Material for the task:
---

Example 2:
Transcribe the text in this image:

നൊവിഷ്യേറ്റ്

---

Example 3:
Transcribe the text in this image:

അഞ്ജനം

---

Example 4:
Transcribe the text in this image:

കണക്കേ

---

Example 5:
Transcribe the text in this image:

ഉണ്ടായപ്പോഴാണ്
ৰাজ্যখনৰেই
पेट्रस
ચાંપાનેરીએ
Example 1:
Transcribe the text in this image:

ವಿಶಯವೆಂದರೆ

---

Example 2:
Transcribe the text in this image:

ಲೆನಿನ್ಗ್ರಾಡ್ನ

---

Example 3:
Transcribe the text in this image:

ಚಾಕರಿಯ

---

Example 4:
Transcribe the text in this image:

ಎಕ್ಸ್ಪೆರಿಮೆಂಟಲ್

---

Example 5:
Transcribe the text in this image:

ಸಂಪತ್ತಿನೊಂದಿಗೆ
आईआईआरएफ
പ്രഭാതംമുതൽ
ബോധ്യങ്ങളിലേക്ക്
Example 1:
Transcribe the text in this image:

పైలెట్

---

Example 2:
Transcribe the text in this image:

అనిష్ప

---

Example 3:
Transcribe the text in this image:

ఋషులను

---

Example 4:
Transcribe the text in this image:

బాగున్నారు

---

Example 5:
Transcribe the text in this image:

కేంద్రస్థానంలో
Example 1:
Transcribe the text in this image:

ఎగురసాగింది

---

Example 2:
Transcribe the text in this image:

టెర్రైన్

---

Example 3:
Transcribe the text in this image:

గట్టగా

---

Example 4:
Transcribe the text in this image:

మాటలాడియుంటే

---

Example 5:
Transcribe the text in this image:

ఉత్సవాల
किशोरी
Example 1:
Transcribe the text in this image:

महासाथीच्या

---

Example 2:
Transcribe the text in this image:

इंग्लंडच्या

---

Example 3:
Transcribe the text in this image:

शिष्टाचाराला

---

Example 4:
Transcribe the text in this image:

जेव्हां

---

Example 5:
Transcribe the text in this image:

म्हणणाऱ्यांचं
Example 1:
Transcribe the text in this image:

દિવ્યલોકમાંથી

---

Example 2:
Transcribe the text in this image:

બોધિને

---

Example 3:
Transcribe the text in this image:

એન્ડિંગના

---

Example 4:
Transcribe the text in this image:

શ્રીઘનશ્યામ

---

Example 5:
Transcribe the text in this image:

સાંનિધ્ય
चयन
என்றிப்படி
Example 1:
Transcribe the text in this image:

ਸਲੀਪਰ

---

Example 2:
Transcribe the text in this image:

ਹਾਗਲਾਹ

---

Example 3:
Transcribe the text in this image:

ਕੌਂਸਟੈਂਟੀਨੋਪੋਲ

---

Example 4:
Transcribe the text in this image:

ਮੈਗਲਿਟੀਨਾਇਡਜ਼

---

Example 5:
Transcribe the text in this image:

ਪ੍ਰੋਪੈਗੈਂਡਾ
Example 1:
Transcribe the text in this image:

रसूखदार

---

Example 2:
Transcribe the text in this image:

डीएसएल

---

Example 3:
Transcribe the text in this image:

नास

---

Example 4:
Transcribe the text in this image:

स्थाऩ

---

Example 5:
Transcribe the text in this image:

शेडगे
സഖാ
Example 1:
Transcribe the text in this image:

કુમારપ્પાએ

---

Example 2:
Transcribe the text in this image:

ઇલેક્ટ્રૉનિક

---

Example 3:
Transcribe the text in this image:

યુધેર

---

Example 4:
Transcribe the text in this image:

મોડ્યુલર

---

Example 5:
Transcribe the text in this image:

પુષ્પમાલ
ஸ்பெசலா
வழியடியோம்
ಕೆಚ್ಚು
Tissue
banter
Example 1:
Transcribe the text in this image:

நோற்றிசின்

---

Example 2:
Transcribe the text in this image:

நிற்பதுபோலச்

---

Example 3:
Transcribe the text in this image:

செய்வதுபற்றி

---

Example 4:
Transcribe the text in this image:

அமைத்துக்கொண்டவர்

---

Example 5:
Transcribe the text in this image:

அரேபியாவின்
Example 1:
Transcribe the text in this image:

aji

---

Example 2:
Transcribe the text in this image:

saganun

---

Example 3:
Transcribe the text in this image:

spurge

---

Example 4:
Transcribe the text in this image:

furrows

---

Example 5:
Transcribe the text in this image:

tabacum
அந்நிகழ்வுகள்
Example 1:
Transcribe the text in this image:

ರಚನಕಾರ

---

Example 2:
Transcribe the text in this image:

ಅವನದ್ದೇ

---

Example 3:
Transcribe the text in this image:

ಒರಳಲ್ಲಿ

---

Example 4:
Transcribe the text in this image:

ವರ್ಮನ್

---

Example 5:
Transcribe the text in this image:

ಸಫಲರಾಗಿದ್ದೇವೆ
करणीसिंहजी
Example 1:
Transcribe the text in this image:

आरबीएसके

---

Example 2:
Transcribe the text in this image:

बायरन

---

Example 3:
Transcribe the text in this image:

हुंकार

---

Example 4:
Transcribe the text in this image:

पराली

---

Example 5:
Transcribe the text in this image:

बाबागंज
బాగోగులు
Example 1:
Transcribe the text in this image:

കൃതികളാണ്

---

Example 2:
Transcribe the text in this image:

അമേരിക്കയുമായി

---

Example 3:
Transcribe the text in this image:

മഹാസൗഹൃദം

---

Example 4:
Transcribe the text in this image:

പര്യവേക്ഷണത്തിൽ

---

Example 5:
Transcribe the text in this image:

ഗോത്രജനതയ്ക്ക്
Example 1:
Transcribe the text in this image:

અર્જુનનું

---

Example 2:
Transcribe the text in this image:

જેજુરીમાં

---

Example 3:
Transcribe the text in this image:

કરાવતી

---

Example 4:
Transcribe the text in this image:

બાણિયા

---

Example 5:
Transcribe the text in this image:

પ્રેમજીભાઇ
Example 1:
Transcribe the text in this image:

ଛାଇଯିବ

What you will do:
Repeat the records exactly, leaving out none of them.

Your solution:
---

Example 2:
Transcribe the text in this image:

നൊവിഷ്യേറ്റ്

---

Example 3:
Transcribe the text in this image:

അഞ്ജനം

---

Example 4:
Transcribe the text in this image:

കണക്കേ

---

Example 5:
Transcribe the text in this image:

ഉണ്ടായപ്പോഴാണ്
ৰাজ্যখনৰেই
पेट्रस
ચાંપાનેરીએ
Example 1:
Transcribe the text in this image:

ವಿಶಯವೆಂದರೆ

---

Example 2:
Transcribe the text in this image:

ಲೆನಿನ್ಗ್ರಾಡ್ನ

---

Example 3:
Transcribe the text in this image:

ಚಾಕರಿಯ

---

Example 4:
Transcribe the text in this image:

ಎಕ್ಸ್ಪೆರಿಮೆಂಟಲ್

---

Example 5:
Transcribe the text in this image:

ಸಂಪತ್ತಿನೊಂದಿಗೆ
आईआईआरएफ
പ്രഭാതംമുതൽ
ബോധ്യങ്ങളിലേക്ക്
Example 1:
Transcribe the text in this image:

పైలెట్

---

Example 2:
Transcribe the text in this image:

అనిష్ప

---

Example 3:
Transcribe the text in this image:

ఋషులను

---

Example 4:
Transcribe the text in this image:

బాగున్నారు

---

Example 5:
Transcribe the text in this image:

కేంద్రస్థానంలో
Example 1:
Transcribe the text in this image:

ఎగురసాగింది

---

Example 2:
Transcribe the text in this image:

టెర్రైన్

---

Example 3:
Transcribe the text in this image:

గట్టగా

---

Example 4:
Transcribe the text in this image:

మాటలాడియుంటే

---

Example 5:
Transcribe the text in this image:

ఉత్సవాల
किशोरी
Example 1:
Transcribe the text in this image:

महासाथीच्या

---

Example 2:
Transcribe the text in this image:

इंग्लंडच्या

---

Example 3:
Transcribe the text in this image:

शिष्टाचाराला

---

Example 4:
Transcribe the text in this image:

जेव्हां

---

Example 5:
Transcribe the text in this image:

म्हणणाऱ्यांचं
Example 1:
Transcribe the text in this image:

દિવ્યલોકમાંથી

---

Example 2:
Transcribe the text in this image:

બોધિને

---

Example 3:
Transcribe the text in this image:

એન્ડિંગના

---

Example 4:
Transcribe the text in this image:

શ્રીઘનશ્યામ

---

Example 5:
Transcribe the text in this image:

સાંનિધ્ય
चयन
என்றிப்படி
Example 1:
Transcribe the text in this image:

ਸਲੀਪਰ

---

Example 2:
Transcribe the text in this image:

ਹਾਗਲਾਹ

---

Example 3:
Transcribe the text in this image:

ਕੌਂਸਟੈਂਟੀਨੋਪੋਲ

---

Example 4:
Transcribe the text in this image:

ਮੈਗਲਿਟੀਨਾਇਡਜ਼

---

Example 5:
Transcribe the text in this image:

ਪ੍ਰੋਪੈਗੈਂਡਾ
Example 1:
Transcribe the text in this image:

रसूखदार

---

Example 2:
Transcribe the text in this image:

डीएसएल

---

Example 3:
Transcribe the text in this image:

नास

---

Example 4:
Transcribe the text in this image:

स्थाऩ

---

Example 5:
Transcribe the text in this image:

शेडगे
സഖാ
Example 1:
Transcribe the text in this image:

કુમારપ્પાએ

---

Example 2:
Transcribe the text in this image:

ઇલેક્ટ્રૉનિક

---

Example 3:
Transcribe the text in this image:

યુધેર

---

Example 4:
Transcribe the text in this image:

મોડ્યુલર

---

Example 5:
Transcribe the text in this image:

પુષ્પમાલ
ஸ்பெசலா
வழியடியோம்
ಕೆಚ್ಚು
Tissue
banter
Example 1:
Transcribe the text in this image:

நோற்றிசின்

---

Example 2:
Transcribe the text in this image:

நிற்பதுபோலச்

---

Example 3:
Transcribe the text in this image:

செய்வதுபற்றி

---

Example 4:
Transcribe the text in this image:

அமைத்துக்கொண்டவர்

---

Example 5:
Transcribe the text in this image:

அரேபியாவின்
Example 1:
Transcribe the text in this image:

aji

---

Example 2:
Transcribe the text in this image:

saganun

---

Example 3:
Transcribe the text in this image:

spurge

---

Example 4:
Transcribe the text in this image:

furrows

---

Example 5:
Transcribe the text in this image:

tabacum
அந்நிகழ்வுகள்
Example 1:
Transcribe the text in this image:

ರಚನಕಾರ

---

Example 2:
Transcribe the text in this image:

ಅವನದ್ದೇ

---

Example 3:
Transcribe the text in this image:

ಒರಳಲ್ಲಿ

---

Example 4:
Transcribe the text in this image:

ವರ್ಮನ್

---

Example 5:
Transcribe the text in this image:

ಸಫಲರಾಗಿದ್ದೇವೆ
करणीसिंहजी
Example 1:
Transcribe the text in this image:

आरबीएसके

---

Example 2:
Transcribe the text in this image:

बायरन

---

Example 3:
Transcribe the text in this image:

हुंकार

---

Example 4:
Transcribe the text in this image:

पराली

---

Example 5:
Transcribe the text in this image:

बाबागंज
బాగోగులు
Example 1:
Transcribe the text in this image:

കൃതികളാണ്

---

Example 2:
Transcribe the text in this image:

അമേരിക്കയുമായി

---

Example 3:
Transcribe the text in this image:

മഹാസൗഹൃദം

---

Example 4:
Transcribe the text in this image:

പര്യവേക്ഷണത്തിൽ

---

Example 5:
Transcribe the text in this image:

ഗോത്രജനതയ്ക്ക്
Example 1:
Transcribe the text in this image:

અર્જુનનું

---

Example 2:
Transcribe the text in this image:

જેજુરીમાં

---

Example 3:
Transcribe the text in this image:

કરાવતી

---

Example 4:
Transcribe the text in this image:

બાણિયા

---

Example 5:
Transcribe the text in this image:

પ્રેમજીભાઇ
Example 1:
Transcribe the text in this image:

ଛାଇଯିବ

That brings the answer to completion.